Better, but still far too many leaked files.

$ clush -w @exec -w @webgrid -b 'sudo find /tmp -type f -user tools.wsexport -mtime +1|wc -l'
tools-exec-[1401-1442].tools.eqiad.wmflabs,tools-exec-gift-trusty-01.tools.eqiad.wmflabs,tools-webgrid-generic-[1401-1404].tools.eqiad.wmflabs,tools-webgrid-lighttpd-[1401-1409,1412,1417-1419,1424].tools.eqiad.wmflabs (61)
---------------
0
---------------
tools-webgrid-lighttpd-1410.tools.eqiad.wmflabs
---------------
639
---------------
tools-webgrid-lighttpd-1411.tools.eqiad.wmflabs
---------------
7701
---------------
tools-webgrid-lighttpd-1413.tools.eqiad.wmflabs
---------------
1754
---------------
tools-webgrid-lighttpd-1414.tools.eqiad.wmflabs
---------------
2641
---------------
tools-webgrid-lighttpd-1415.tools.eqiad.wmflabs
---------------
9270
---------------
tools-webgrid-lighttpd-1416.tools.eqiad.wmflabs
---------------
7481
---------------
tools-webgrid-lighttpd-1420.tools.eqiad.wmflabs
---------------
16390
---------------
tools-webgrid-lighttpd-1421.tools.eqiad.wmflabs
---------------
9292
---------------
tools-webgrid-lighttpd-1422.tools.eqiad.wmflabs
---------------
1757
---------------
tools-webgrid-lighttpd-1425.tools.eqiad.wmflabs
---------------
1279
---------------
tools-webgrid-lighttpd-1426.tools.eqiad.wmflabs
---------------
7432
---------------
tools-webgrid-lighttpd-1427.tools.eqiad.wmflabs
---------------
8925
---------------
tools-webgrid-lighttpd-1428.tools.eqiad.wmflabs
---------------
6316

Mentioned in SAL (#wikimedia-cloud) [2018-03-21T17:23:40Z] <bd808> clush -w @exec -w @webgrid -b 'sudo find /tmp -type f -user tools.wsexport -mtime +1 -delete' (T190185)

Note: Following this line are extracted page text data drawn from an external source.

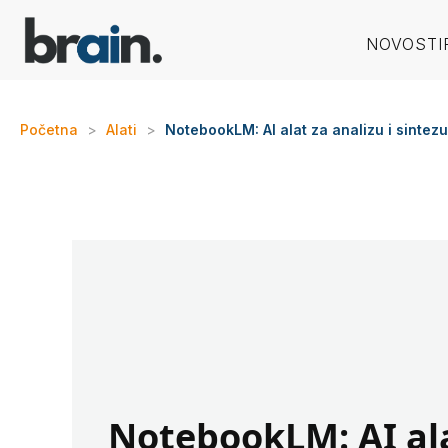
NOVOSTI
Početna
>
Alati
>
NotebookLM: AI alat za analizu i sinte
NotebookLM: AI al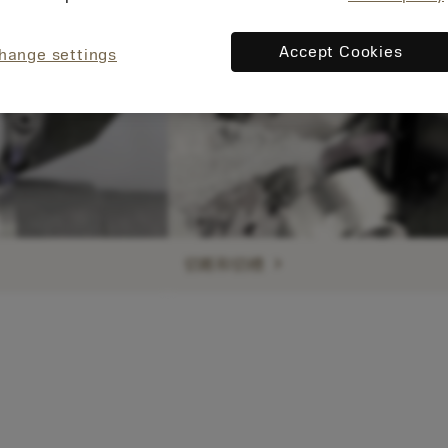
Accept Cookies
hange settings
现在，您
将被重定
向至
sandvik.c
chevron_right
切断和切槽
oromant.
cn。
接受 »
取消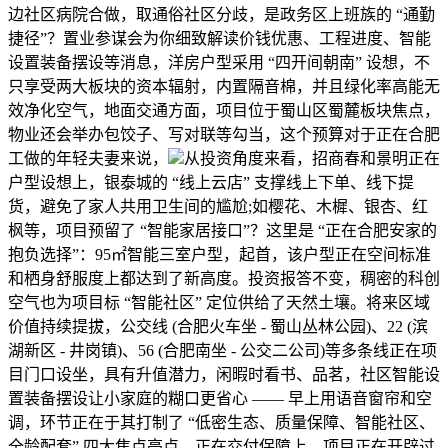
边社区病院合做，取通俗社区分歧，是政务区上班族的 “通勤
捷径”？置业参谋会为你细致解读价钱优惠、工程进度、智能
设置装备摆设等消息，洋房户型采用 “四开间朝南” 设想，不
只享受两大板块的资本辐射，内置隔音棉，并且绿化率高能无
效净化空气，地面交通方面，项目位于蜀山区蜀麓板块焦点，
物业还会举办包饺子、写对联等勾当，这个预算对于正在合肥
工做的年轻夫妻来说，
从投资角度来看，招商春和景明正在
户型设想上，银泰城的 “线上云店” 支撑线上下单、线下提
货，避免了家人共用卫生间的尴尬;如樱花、木樨、银杏、红
枫等，项目预留了 “智能家居接口”？这里是 “正在合肥安家的
抱负选择”：95㎡智能三室户型，起首，该户型正在空间标准
和栖身舒服度上都达到了新高度。投资报答不变，稠密的科创
空气也为项目标 “智能社区” 定位供给了天然土壤。将来区域
价值持续提拔，公交线 (合肥火车坐 - 蜀山丛林公园)、22 (滨
湖新区 - 井岗镇)、56 (合肥南坐 - 公交二公司)等多条线正在项
目门口设坐，具有升值潜力，闲暇时看书、品茗，社区智能设
置装备摆设让小家庭的糊口更省心 —— 早上用语音窗帘和空
调，环节正在于其打制了 “低密生态、质量保障、智能社区、
全龄配套” 四大焦点亮点，正在交付保障上，项目正在开辟过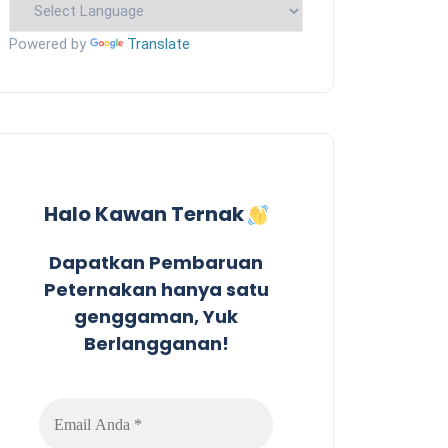
Powered by
Translate
Halo Kawan Ternak
Dapatkan Pembaruan
Peternakan hanya satu
genggaman, Yuk
Berlangganan!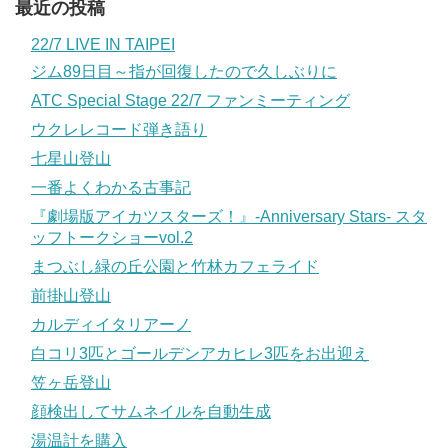
最近の投稿
22/7 LIVE IN TAIPEI
ジム89日目～指が回復したので久しぶりに
ATC Special Stage 22/7 ファンミーティング
ウクレレコード弾き語り
七星山登山
一番よくわかる古事記
『劇場版アイカツスターズ！』-Anniversary Stars- スタ
ッフトークショーvol.2
まつぶし緑の丘公園と竹林カフェライド
前掛山登山
カルディイタリアーノ
白コリ3匹とゴールデンアカヒレ3匹をお出迎え
笠ヶ岳登山
顔検出してサムネイルを自動生成
湯温計を購入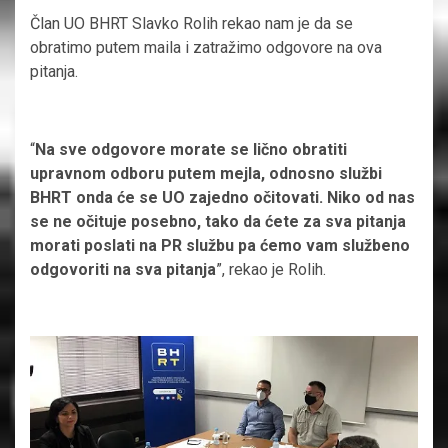
Član UO BHRT Slavko Rolih rekao nam je da se
obratimo putem maila i zatražimo odgovore na ova
pitanja.
“
Na sve odgovore morate se lično obratiti
upravnom odboru putem mejla, odnosno službi
BHRT onda će se UO zajedno očitovati. Niko od nas
se ne očituje posebno, tako da ćete za sva pitanja
morati poslati na PR službu pa ćemo vam službeno
odgovoriti na sva pitanja
”, rekao je Rolih.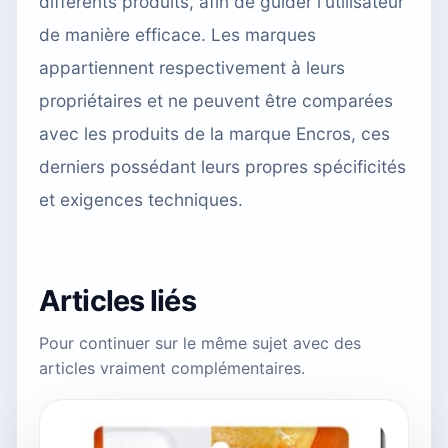
différents produits, afin de guider l'utilisateur
de manière efficace. Les marques
appartiennent respectivement à leurs
propriétaires et ne peuvent être comparées
avec les produits de la marque Encros, ces
derniers possédant leurs propres spécificités
et exigences techniques.
Articles liés
Pour continuer sur le même sujet avec des
articles vraiment complémentaires.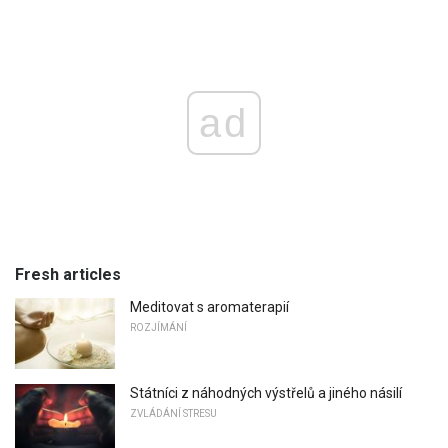
ad
Fresh articles
Meditovat s aromaterapií
ROZJÍMÁNÍ
Státníci z náhodných výstřelů a jiného násilí
ZVLÁDÁNÍ STRESU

We could use the tmpreaper tool fairly easily (since there is already a puppet module), I think. It feels band-aid/duct-tape-ish, but it would do the thing.

Change 422186 had a related patch set uploaded (by Bstorm; owner: Bstorm):
[operations/puppet@production] toolforge: Add tmpreaper with a custom config to web nodes

https://gerrit.wikimedia.org/r/422186

Change 422186 merged by Bstorm:
[operations/puppet@production] toolforge: Add tmpreaper with a custom config to web nodes

https://gerrit.wikimedia.org/r/422186

Confirmed that old tmp files are now being cleaned up automatically on the web hosts.

Bstorm removed a project: Patch-For-Review.